One of the shop owners who has been bringing eclectic clothing into Pittsburgh for over 35 years is Richard Parsakian, owner of Shadyside’s Eons Fashion Antique, which specializes in vintage clothing and accessories. Now, he’s taking his clothing from the store to the runway after being approached by his friend Christopher Hahn, director of the Pittsburgh Opera, to collaborate on the company’s annual fashion show. Diva Dreams and Fashion Queens, returning to the Pittsburgh Opera’s Blitz Opera Factory space in the Strip District on Mon., April 4 after a year off due to the pandemic, will feature models all outfitted by Parsakian, with hair and makeup done by Studio Booth.
“It's something that I dreamed up because I'm always on the lookout for ways to bring new people to what we do and to explore the boundaries of what we do,” he says. “And there's something that's very dramatic about fashion, and the same can be said about theater costumes.”
Hahn says this year’s goal was to interweave opera fashion with vintage pieces from Eons to create a one-of-a-kind look. To add to the drama of the evening, the models will walk to operatic music.
Collaborating with Parsakian was a bit of a no-brainer, according to Hahn. Since Parsakian has so many connections in the theater community, the drag community, and the arts community, he says it wouldn’t be difficult to find models to walk the show and, of course, find clothes and accessories that wow.
“We talked about how to characterize this combination of the opera diva idea and the drag diva or contemporary fashion diva, or the popular culture diva,” says Hahn.
For Parsakian, this isn’t his first time organizing a show of such scale. He collaborated with The Andy Warhol Museum back in 2004 to put on a fashion show that was in conjunction with an exhibit on the Kennedy assassination. After being brought on by Hahn to provide the clothes for this year’s Opera Fashion Show, Parsakian got to work on combing through his extensive collection.
“My philosophy for working is that all of these models are friends of mine. They're dancers, actors, you know, people that are, they have a presence on stage,” says Parsakina. “I just went back and forth and found items that fit each person. Also, this is a very sort of nonbinary show. I blur the definition of what is clothing for males and females. I just sort of throw those definitions out.”
Parsakian says he’s positive that this show is on a scale that Pittsburgh has never seen before; instead of a fashion show, he calls it “fashion theater.” And while he says he hates the word “diverse,” he says he’s working with a wide variety of models who do showcase the diversity of what fashion can be.
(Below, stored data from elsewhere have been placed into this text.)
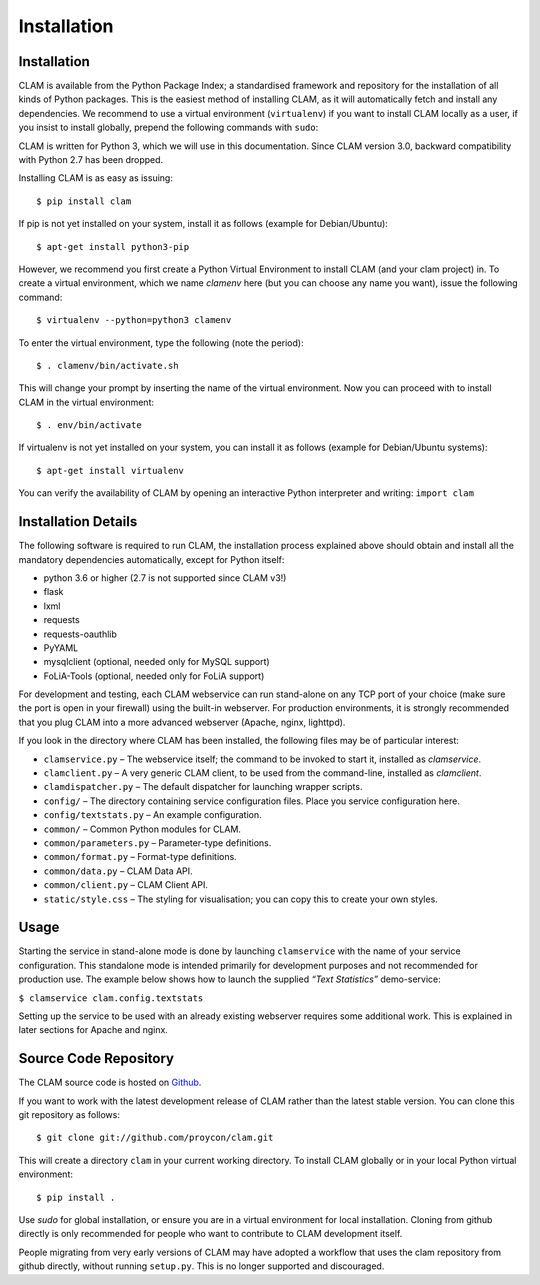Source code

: Installation
===================================

Installation
----------------

CLAM is available from the Python Package Index; a standardised
framework and repository for the installation of all kinds of Python
packages. This is the easiest method
of installing CLAM, as it will automatically fetch and install any
dependencies. We recommend to use a virtual environment (``virtualenv``) if you
want to install CLAM locally as a user, if you insist to install globally,
prepend the following commands with ``sudo``:

CLAM is written for Python 3, which we will use in this documentation. Since CLAM version 3.0, backward compatibility with
Python 2.7 has been dropped.

Installing CLAM is as easy as issuing::

  $ pip install clam

If pip is not yet installed on your system, install it as follows (example for Debian/Ubuntu)::

  $ apt-get install python3-pip

However, we recommend you first create a Python Virtual Environment to install
CLAM (and your clam project) in. To create a virtual environment, which we name
*clamenv* here (but you can choose any name you want), issue the following
command::

  $ virtualenv --python=python3 clamenv

To enter the virtual environment, type the following (note the period)::

   $ . clamenv/bin/activate.sh

This will change your prompt by inserting the name of the virtual
environment. Now you can proceed with to install CLAM in the virtual environment::

  $ . env/bin/activate

If virtualenv is not yet installed on your system, you can install it as follows (example for Debian/Ubuntu systems)::

  $ apt-get install virtualenv

You can verify the availability of CLAM by opening
an interactive Python interpreter and writing: ``import clam``

Installation Details
-------------------------

The following software is required to run CLAM, the installation process
explained above should obtain and install all the mandatory dependencies
automatically, except for Python itself:

-  python 3.6 or higher (2.7 is not supported since CLAM v3!)
-  flask
-  lxml
-  requests
-  requests-oauthlib
-  PyYAML
-  mysqlclient (optional, needed only for MySQL support)
-  FoLiA-Tools (optional, needed only for FoLiA support)

For development and testing, each CLAM webservice can run stand-alone on
any TCP port of your choice (make sure the port is open in your
firewall) using the built-in webserver. For production environments, it
is strongly recommended that you plug CLAM into a more advanced
webserver (Apache, nginx, lighttpd).

If you look in the directory where CLAM has been installed, the
following files may be of particular interest:

-  ``clamservice.py`` – The webservice itself; the command to be invoked
   to start it, installed as `clamservice`.
-  ``clamclient.py`` – A very generic CLAM client, to be used from the
   command-line, installed as `clamclient`.
-  ``clamdispatcher.py`` – The default dispatcher for launching wrapper
   scripts.
-  ``config/`` – The directory containing service configuration files.
   Place you service configuration here.
-  ``config/textstats.py`` – An example configuration.
-  ``common/`` – Common Python modules for CLAM.
-  ``common/parameters.py`` – Parameter-type definitions.
-  ``common/format.py`` – Format-type definitions.
-  ``common/data.py`` – CLAM Data API.
-  ``common/client.py`` – CLAM Client API.
-  ``static/style.css`` – The styling for visualisation; you can copy
   this to create your own styles.

Usage
-----------

Starting the service in stand-alone mode is done by launching ``clamservice`` with the name of your service
configuration. This standalone mode is intended primarily for development purposes and not recommended for production
use. The example below shows how to launch the supplied *“Text Statistics”* demo-service:

``$ clamservice clam.config.textstats``

Setting up the service to be used with an already existing webserver
requires some additional work. This is explained in later sections for
Apache and nginx.

Source Code Repository
---------------------------

The CLAM source code is hosted on `Github <https://github.com/proycon/clam>`_.

If you want to work with the latest development release of CLAM rather than the latest stable version. You can clone this git
repository as follows:

::

   $ git clone git://github.com/proycon/clam.git

This will create a directory ``clam`` in your current working directory.
To install CLAM globally or in your local Python virtual environment::

   $ pip install .

Use *sudo* for global installation, or ensure you are in a virtual
environment for local installation. Cloning from github directly is only
recommended for people who want to contribute to CLAM development
itself.

People migrating from very early versions of CLAM may have adopted a
workflow that uses the clam repository from github directly, without
running ``setup.py``. This is no longer supported and discouraged.
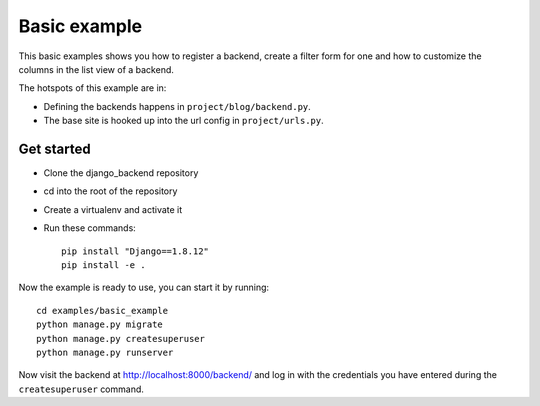 Basic example
=============

This basic examples shows you how to register a backend, create a filter form
for one and how to customize the columns in the list view of a backend.

The hotspots of this example are in:

- Defining the backends happens in ``project/blog/backend.py``.
- The base site is hooked up into the url config in ``project/urls.py``.

Get started
-----------

- Clone the django_backend repository
- cd into the root of the repository
- Create a virtualenv and activate it
- Run these commands::

    pip install "Django==1.8.12"
    pip install -e .

Now the example is ready to use, you can start it by running::

    cd examples/basic_example
    python manage.py migrate
    python manage.py createsuperuser
    python manage.py runserver

Now visit the backend at `http://localhost:8000/backend/ <backend_url>`_ and
log in with the credentials you have entered during the ``createsuperuser``
command.

.. _backend_url: http://localhost:8000/backend/

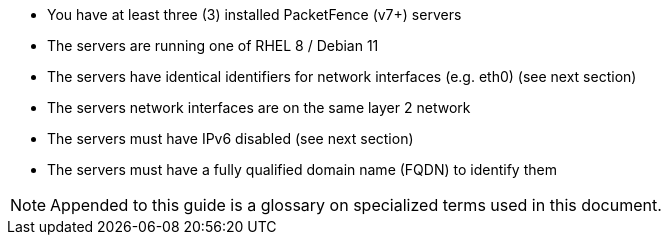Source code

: // to display images directly on GitHub
ifdef::env-github[]
:encoding: UTF-8
:lang: en
:doctype: book
:toc: left
:imagesdir: ../images
endif::[]

////

    This file is part of the PacketFence project.

    See PacketFence_Clustering_Guide.asciidoc
    for authors, copyright and license information.

////

* You have at least three (3) installed PacketFence (v7+) servers
* The servers are running one of RHEL 8 / Debian 11
* The servers have identical identifiers for network interfaces (e.g. eth0) (see next section)
* The servers network interfaces are on the same layer 2 network
* The servers must have IPv6 disabled (see next section)
* The servers must have a fully qualified domain name (FQDN) to identify them

NOTE: Appended to this guide is a glossary on specialized terms used in this document.

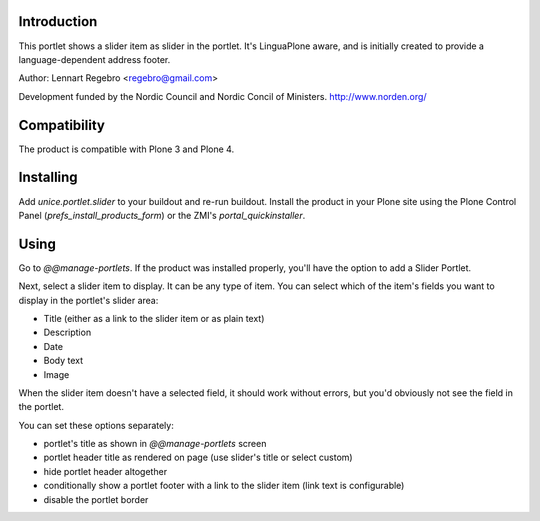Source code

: .. image:: https://secure.travis-ci.org/unice/unice.portlet.slider.png
   :target: https://travis-ci.org/unice/unice.portlet.slider

Introduction
============

This portlet shows a slider item as slider in the portlet.
It's LinguaPlone aware, and is initially created to provide a
language-dependent address footer.

Author: Lennart Regebro <regebro@gmail.com>

Development funded by the Nordic Council and Nordic Concil of Ministers.
http://www.norden.org/


Compatibility
=============

The product is compatible with Plone 3 and Plone 4.


Installing
==========

Add `unice.portlet.slider` to your buildout and re-run buildout.
Install the product in your Plone site using the Plone Control Panel
(`prefs_install_products_form`) or the ZMI's `portal_quickinstaller`.


Using
=====

Go to `@@manage-portlets`. If the product was installed properly, you'll have
the option to add a Slider Portlet.

Next, select a slider item to display. It can be any type of item. You can
select which of the item's fields you want to display in the portlet's slider
area:

* Title (either as a link to the slider item or as plain text)
* Description
* Date
* Body text
* Image

When the slider item doesn't have a selected field, it should work without
errors, but you'd obviously not see the field in the portlet.

You can set these options separately:

* portlet's title as shown in `@@manage-portlets` screen
* portlet header title as rendered on page
  (use slider's title or select custom)
* hide portlet header altogether
* conditionally show a portlet footer with a link to the slider item
  (link text is configurable)
* disable the portlet border

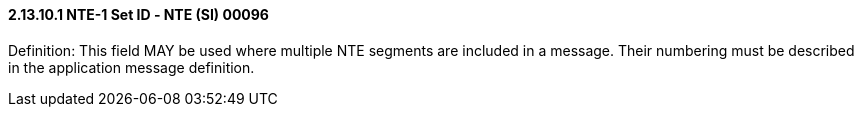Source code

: ==== 2.13.10.1 NTE-1 Set ID ‑ NTE (SI) 00096

Definition: This field MAY be used where multiple NTE segments are included in a message. Their numbering must be described in the application message definition.

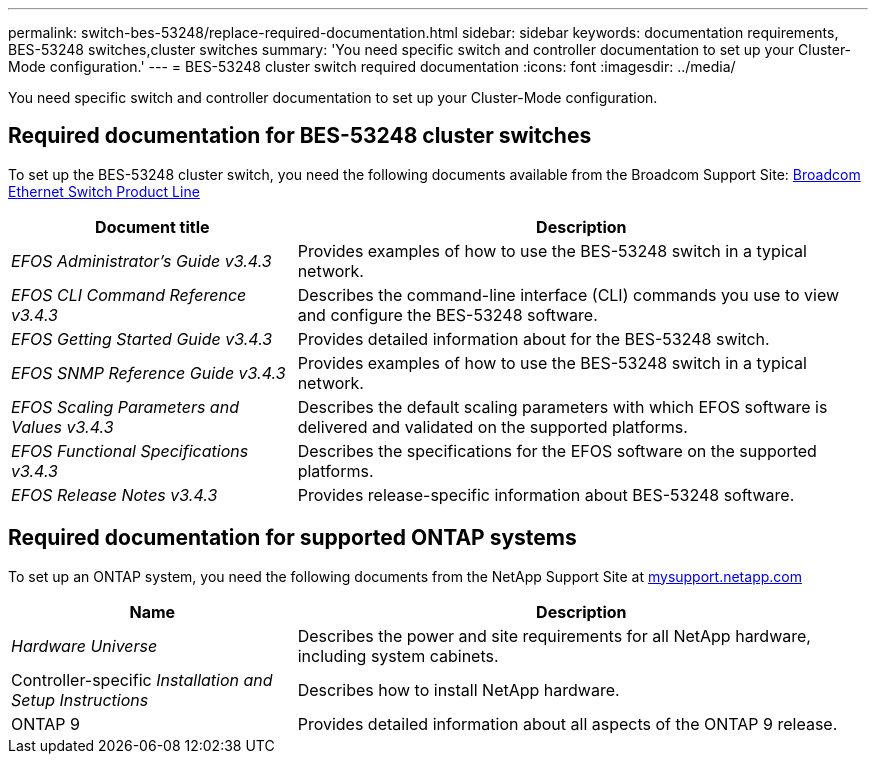 ---
permalink: switch-bes-53248/replace-required-documentation.html
sidebar: sidebar
keywords: documentation requirements, BES-53248 switches,cluster switches
summary: 'You need specific switch and controller documentation to set up your Cluster-Mode configuration.'
---
= BES-53248 cluster switch required documentation
:icons: font
:imagesdir: ../media/

[.lead]
You need specific switch and controller documentation to set up your Cluster-Mode configuration.

== Required documentation for BES-53248 cluster switches

To set up the BES-53248 cluster switch, you need the following documents available from the Broadcom Support Site: https://www.broadcom.com/support/bes-switch[Broadcom Ethernet Switch Product Line]

[options="header" cols="1,2"]
|===
| Document title| Description
a|
_EFOS Administrator's Guide v3.4.3_
a|
Provides examples of how to use the BES-53248 switch in a typical network.
a|
_EFOS CLI Command Reference v3.4.3_
a|
Describes the command-line interface (CLI) commands you use to view and configure the BES-53248 software.
a|
_EFOS Getting Started Guide v3.4.3_
a|
Provides detailed information about for the BES-53248 switch.
a|
_EFOS SNMP Reference Guide v3.4.3_
a|
Provides examples of how to use the BES-53248 switch in a typical network.
a|
_EFOS Scaling Parameters and Values v3.4.3_
a|
Describes the default scaling parameters with which EFOS software is delivered and validated on the supported platforms.
a|
_EFOS Functional Specifications v3.4.3_
a|
Describes the specifications for the EFOS software on the supported platforms.
a|
_EFOS Release Notes v3.4.3_
a|
Provides release-specific information about BES-53248 software.
|===

== Required documentation for supported ONTAP systems

To set up an ONTAP system, you need the following documents from the NetApp Support Site at http://mysupport.netapp.com/[mysupport.netapp.com]

[options="header" cols="1,2"]
|===
| Name| Description
a|
_Hardware Universe_
a|
Describes the power and site requirements for all NetApp hardware, including system cabinets.
a|
Controller-specific _Installation and Setup Instructions_
a|
Describes how to install NetApp hardware.
a|
ONTAP 9
a|
Provides detailed information about all aspects of the ONTAP 9 release.
|===
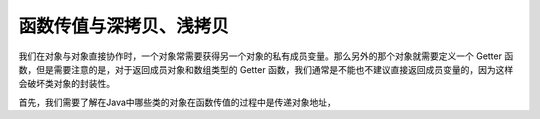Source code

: ==========================
函数传值与深拷贝、浅拷贝
==========================



我们在对象与对象直接协作时，一个对象常需要获得另一个对象的私有成员变量。那么另外的那个对象就需要定义一个 Getter 函数，但是需要注意的是，对于返回成员对象和数组类型的 Getter 函数，我们通常是不能也不建议直接返回成员变量的，因为这样会破坏类对象的封装性。

首先，我们需要了解在Java中哪些类的对象在函数传值的过程中是传递对象地址，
He adds that he is passionate about matching certain models with designers who reflect their own history and story. With that in mind, he dressed one of his Black models in a Black designer named Willi Smith, who died of AIDS at the height of his career.
“So I essentially teach what I call ‘the children,’ that this is part of your history and part of your culture, and you're representing something on your body that goes beyond just fashion,” he says.
Attendees of the event can expect to have their preconceived notions redefined, according to Hahn.
“Come ready to be surprised,” he says. “Come ready to explore boundaries, set assumptions aside, and to be amazed by what talented individuals brought together can cook up to entertain the community.”
Parsakian says a wide variety of designers will be showcased, including Thierry Mugler, who recently passed away, Alexander McQueen, Scott Barrie, and more, as well as a dress that was worn by actress Audrey Hepburn, and a shirt with a Keith Haring design on it.
“Christopher Hahn has done a really excellent job in redefining what opera is all about,” says Parsakian. “He is really embracing new contemporary opera.”